In each of the processes of cooking, such as boiling, roasting, frying, stewing, steaming, baking, it is necessary to observe certain elementary rules which can easily be taught.
Boiling. In boiling meat, everything depends on whether the object is to keep the juices within the meat or to get them out; in other words, whether the meat is intended to be eaten, or simply used for the purpose of making a rich, flavorful bouillon or soup. If the meat is to be eaten, it is plunged at once into boiling water, which coagulates the protein on the outside and prevents the loss of the juices. The bigger the chunk, the better.
If the meat is not to be eaten, it is put into a pot of cold water and the temperature is raised gradually. In this case the richest broth is obtained if the meat is cut up into small pieces and cooked a long time.
It is almost universally believed that "soup meat" (usually beef) boiled in this way has lost most of its nutritive qualities and that these have gone into the soup. In reality, it is all a matter of Flavor. We prefer the soup to the meat boiled in it, merely because the Flavor of the meat has been transferred to the soup. The nutritive matter remains in the meat; the soup stock has very little of it—from one to five per cent. only. It is evident, therefore, as Dr. Wiley points out, that "the soup stock is valuable as a condiment and flavoring and not as a food."
The same is true of beef extract, which is simply a concentrated soup stock—thirty-four pounds of beef boiled down into one pound.

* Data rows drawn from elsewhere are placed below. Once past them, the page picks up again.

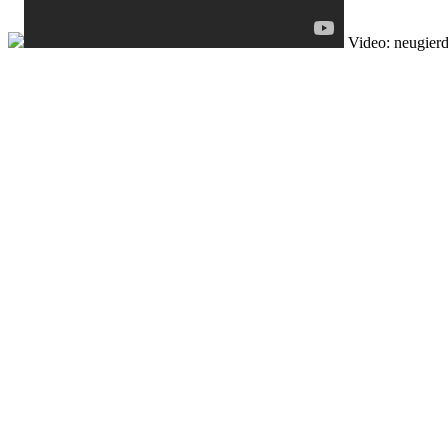
Video: neugierd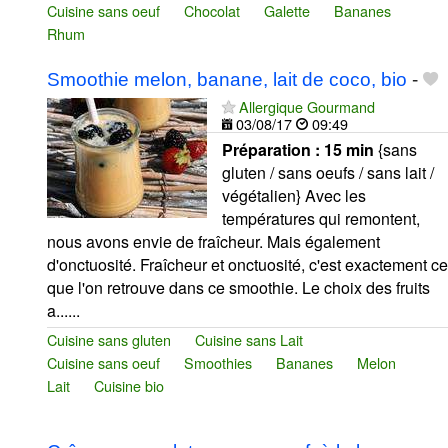
Cuisine sans oeuf
Chocolat
Galette
Bananes
Rhum
Smoothie melon, banane, lait de coco, bio
-
Allergique Gourmand
03/08/17
09:49
Préparation :
15 min
{sans
gluten / sans oeufs / sans lait /
végétalien} Avec les
températures qui remontent,
nous avons envie de fraîcheur. Mais également
d'onctuosité. Fraîcheur et onctuosité, c'est exactement ce
que l'on retrouve dans ce smoothie. Le choix des fruits
a......
Cuisine sans gluten
Cuisine sans Lait
Cuisine sans oeuf
Smoothies
Bananes
Melon
Lait
Cuisine bio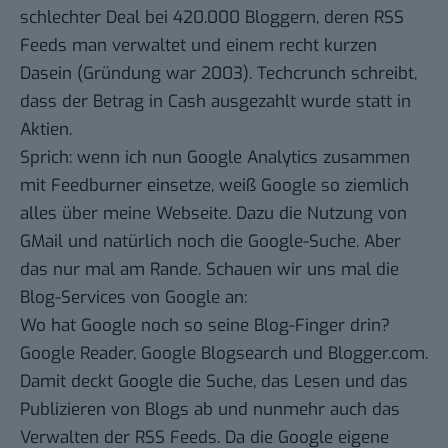
schlechter Deal bei 420.000 Bloggern, deren RSS
Feeds man verwaltet und einem recht kurzen
Dasein (Gründung war 2003).
Techcrunch schreibt
,
dass der Betrag in Cash ausgezahlt wurde statt in
Aktien.
Sprich: wenn ich nun Google Analytics zusammen
mit Feedburner einsetze, weiß Google so ziemlich
alles über meine Webseite. Dazu die Nutzung von
GMail und natürlich noch die Google-Suche. Aber
das nur mal am Rande. Schauen wir uns mal die
Blog-Services von Google an:
Wo hat Google noch so seine Blog-Finger drin?
Google Reader, Google Blogsearch und Blogger.com.
Damit deckt Google die Suche, das Lesen und das
Publizieren von Blogs ab und nunmehr auch das
Verwalten der RSS Feeds. Da die Google eigene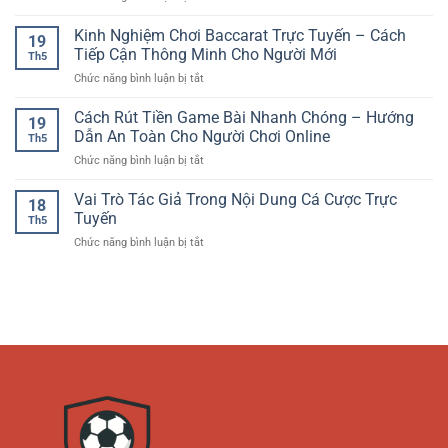
Trí
Hút
Slot
–
Thể
Game
Kinh Nghiệm Chơi Baccarat Trực Tuyến – Cách
Trải
Thao
19
Đổi
Nghiệm
Tiếp Cận Thông Minh Cho Người Mới
Hiện
Th5
Thưởng
Quay
Đại
ở
Chức năng bình luận bị tắt
–
Hũ
Kinh
Trải
Giải
Nghiệm
Cách Rút Tiền Game Bài Nhanh Chóng – Hướng
Nghiệm
Trí
19
Chơi
Giải
Dẫn An Toàn Cho Người Chơi Online
Hấp
Th5
Baccarat
Trí
Dẫn
ở
Chức năng bình luận bị tắt
Trực
Hiện
Cách
Tuyến
Đại
Rút
Vai Trò Tác Giả Trong Nội Dung Cá Cược Trực
–
Dành
18
Tiền
Cách
Tuyến
Cho
Th5
Game
Tiếp
Người
ở
Chức năng bình luận bị tắt
Bài
Cận
Chơi
Vai
Nhanh
Thông
Online
Trò
Chóng
Minh
Tác
–
Cho
Giả
Hướng
Người
Trong
Dẫn
Mới
Nội
An
Dung
Toàn
Cá
Cho
Cược
Người
Trực
Chơi
Tuyến
Online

Here we have the whole philosophy of soup making and soup eating, reduced to the simplest terms. Soup contains the essence of meat Flavor, and we eat it at the beginning of a meal because this Flavor stimulates the appetite, which in turn causes the digestive juices to flow freely. The richer the soup is in Flavor, the more it stimulates the appetite. The beef extracts sold in little jars are, if made by reputable firms, among the most valuable appetizers—invaluable, in fact, in a country in which the science of making savory soup is so little understood or practised as it is in the United States.
The makers of meat extracts have laid themselves open to censure by making extravagant claims as to the nutritive properties of these extracts, instead of dwelling principally on their importance as flavorful appetizers. This, to be sure, they could hardly have been expected to do until the all-importance of Flavor in Food had been impressed on the public in a special monograph.
WHEREIN LIES THE VALUE OF VEGETABLES?
Except for the making of soup stock, and of extracts and beef tea, boiling of meats is not much in vogue in America. Vegetables, on the other hand, are usually boiled—and thereby hangs a melancholy tale.
Boiled they should be, but not in the careless, unscientific way generally practised in America and England, where they usually are served at table entirely denatured, that is, deprived of their Flavors.